Eschscholzia californica is the "California poppy," and it can also cover entire hillsides. It is also California's state flower. California is known as the "golden state," but the name has nothing to do with the gold rush or to rich movie stars in Hollywood, but rather due to the poppy. In fact it was selected as the state flower by the California State Floral Society in 1890, and April 6th of every year you can celebrate California Poppy Day. Again, Native Americans used the leaves medicinally, and if you chew on it you'll receive a sedative, anxiolytic (non-anxiety) effect. E. californica has received the RHS's Award of Garden Merit, and now there are cultivars which range in color from purple to white. The plant was named by the German botanist Adelbert von Chamisso for his friend and colleague Johan Friedrich von Eschscholtz when they were on a scientific expedition in California around 1815.

Lewisia rediviva


Lewis & Clark
Lewisia was named for the famous explorer who led the Lewis and Clark Expedition to Oregon from 1804-1806, but don't worry because William Clark also has a genus named for him (Clarkia). Lewisia rediviva, a member of the purslane family, is the state flower of Montana. Its roots are also edible, but you guessed it—not so tasty – for its common name is "bitterroot," which the French trappers referred to as raceme amer. To the Cheyenne Tribe it was called mo otaa heseeo otse which translates as "black medicine," and some tribes thought the taproot had special powers such as being able to stop a bear. Geographically, the Bitterroot Mountains run from north to south and separate Montana from Idaho, and the photo above was taken in southern Idaho. Lewisia rediviva thrives on rocky soil with little or no moisture, and the low-growing genus is perfect for the rock garden. The specific name rediviva occurred when a plant was sent to England which arrived in a withered state; but to everyone's surprise it revived, then thrived.

Holodiscus discolor

Holodiscus discolor is known as "Ocean Spray" or "Mountain Spray," and in fact there is a bush of it along Vandehey Road, just steps away from the nursery. The common name is due to the pendulous creamy-white flower clusters which reminds one of waves breaking on the ocean shore. Eventually the flowers turn to an ugly brown, but they remain on the plant and provide seeds for birds throughout winter. While the blossoms are attractive I would never plant the 15-foot bush in my landscape, and in fact, I have never seen it used in any garden. The Lummi Tribe used the flowers as an antidiarrheal and other tribes use the branch wood – also known as "Ironwood" – for making tools like digging sticks, spears, arrows, harpoons and nails. This member of the rose (Rosaceae) family receives its generic name from Greek meaning "entire disc," in reference to a section of the flower, and discolor is due to it being "two colored" with leaves green above and gray below.

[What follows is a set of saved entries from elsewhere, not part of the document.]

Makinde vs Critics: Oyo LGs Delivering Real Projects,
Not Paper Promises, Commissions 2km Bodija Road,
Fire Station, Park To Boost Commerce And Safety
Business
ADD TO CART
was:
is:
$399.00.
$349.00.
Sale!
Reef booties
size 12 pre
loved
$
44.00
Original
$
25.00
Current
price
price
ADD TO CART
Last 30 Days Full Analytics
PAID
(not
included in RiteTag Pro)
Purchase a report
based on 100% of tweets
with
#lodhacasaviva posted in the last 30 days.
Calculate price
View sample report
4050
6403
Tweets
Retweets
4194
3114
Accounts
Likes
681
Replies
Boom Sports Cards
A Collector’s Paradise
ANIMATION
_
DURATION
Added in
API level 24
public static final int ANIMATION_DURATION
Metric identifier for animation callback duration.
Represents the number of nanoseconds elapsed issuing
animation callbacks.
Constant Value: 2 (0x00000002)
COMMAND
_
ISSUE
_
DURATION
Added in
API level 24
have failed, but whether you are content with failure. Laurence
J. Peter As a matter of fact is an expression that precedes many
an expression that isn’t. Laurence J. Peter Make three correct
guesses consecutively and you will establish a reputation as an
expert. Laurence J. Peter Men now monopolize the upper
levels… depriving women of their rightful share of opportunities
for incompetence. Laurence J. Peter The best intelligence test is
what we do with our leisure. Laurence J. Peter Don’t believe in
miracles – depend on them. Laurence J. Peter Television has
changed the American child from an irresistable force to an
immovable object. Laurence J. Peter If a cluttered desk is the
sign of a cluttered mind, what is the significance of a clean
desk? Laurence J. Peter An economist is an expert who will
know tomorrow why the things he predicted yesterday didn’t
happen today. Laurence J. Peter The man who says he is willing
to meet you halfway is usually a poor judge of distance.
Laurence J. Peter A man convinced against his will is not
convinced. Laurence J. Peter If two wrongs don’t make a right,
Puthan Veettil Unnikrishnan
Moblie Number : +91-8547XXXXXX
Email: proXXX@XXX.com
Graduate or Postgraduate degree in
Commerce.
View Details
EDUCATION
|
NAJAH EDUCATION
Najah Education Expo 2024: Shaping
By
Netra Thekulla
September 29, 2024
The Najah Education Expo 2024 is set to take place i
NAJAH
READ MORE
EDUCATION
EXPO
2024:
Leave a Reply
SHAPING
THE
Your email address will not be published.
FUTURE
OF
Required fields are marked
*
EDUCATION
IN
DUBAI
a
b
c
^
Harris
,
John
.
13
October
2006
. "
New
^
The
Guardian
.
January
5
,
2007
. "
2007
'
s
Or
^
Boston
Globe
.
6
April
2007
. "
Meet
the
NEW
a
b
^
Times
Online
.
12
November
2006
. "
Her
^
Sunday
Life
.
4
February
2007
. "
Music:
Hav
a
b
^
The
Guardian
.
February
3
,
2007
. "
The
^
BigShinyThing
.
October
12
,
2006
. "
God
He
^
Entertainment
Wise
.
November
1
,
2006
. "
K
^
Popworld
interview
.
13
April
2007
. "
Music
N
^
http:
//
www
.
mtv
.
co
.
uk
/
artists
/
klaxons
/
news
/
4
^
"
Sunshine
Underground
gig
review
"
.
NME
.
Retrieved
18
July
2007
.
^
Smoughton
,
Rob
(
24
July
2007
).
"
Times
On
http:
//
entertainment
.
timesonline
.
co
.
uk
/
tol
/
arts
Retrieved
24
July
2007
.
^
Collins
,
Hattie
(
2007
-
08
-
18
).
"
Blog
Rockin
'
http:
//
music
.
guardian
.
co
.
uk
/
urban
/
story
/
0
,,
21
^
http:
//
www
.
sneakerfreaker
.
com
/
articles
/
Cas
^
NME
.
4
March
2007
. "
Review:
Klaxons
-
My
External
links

Let's face it: flowers are more fun than ancient conifers, and hopefully I have made up for the previous blog. But don't forget that conifers flower too, but just express themselves in a different way. The Flora Wonder Blog is not necessarily provided for your amusement – though I hope it does – but primarily as an autobiography of what I have seen and subsequently learned.

"Thank you Talon, and even though you can be long-winded and trivial, I do appreciate your efforts."